225 g / half a medium sized cabbage, thinly sliced

25 g / ¼ cup rolled oats

5 cups water

225 grams spinach leaves

180 g turnip greens

¾ teaspoon salt

½ teaspoon freshly ground nutmeg

For the za’atar toasted sunflower seeds

55 g /1/3 cup sunflower seeds

1 teaspoon olive oil

1 teaspoon za’atar

extra olive oil, lemon juice and za’atar for serving

For the za’atar toasted sunflower seeds: In a small bowl, combine the sunflower seeds with the oil and za’atar. Transfer the seeds to a skillet over medium-high heat and toast until they’re golden and fragrant (about 5 minutes). Reserve.

For the soup: In a large pot over medium heat, add the oil, onion, garlic and ginger and cook for 10 minutes, or until the onion has softened. If the vegetables dry out during this time, add a few tablespoons of water to loosen things up.

Next add the diced sweet potatoes, cabbage, rolled oats and 5 cups of water. Bring the soup to a boil and, once boiling, decrease the heat to medium. Cover and cook for 10 minutes or until the vegetables are cooked through.

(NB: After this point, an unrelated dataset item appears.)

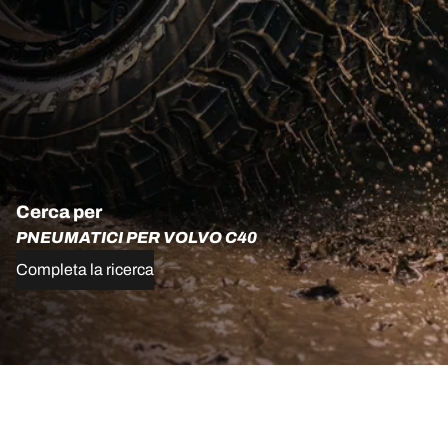
Cerca per
PNEUMATICI PER VOLVO C40
Completa la ricerca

Finally add the spinach and turnip greens as well as the salt and freshly ground nutmeg. Cook for additional 5 minutes, or until the spinach and turnip greens have shrunk considerably.

Transfer the soup to the bowl of a food processor. Working in batches, puree the soup until it’s creamy and smooth. Serve with plenty of za’atar sunflower seeds on top, an extra dizzle of olive oil and a squeeze of lemon juice.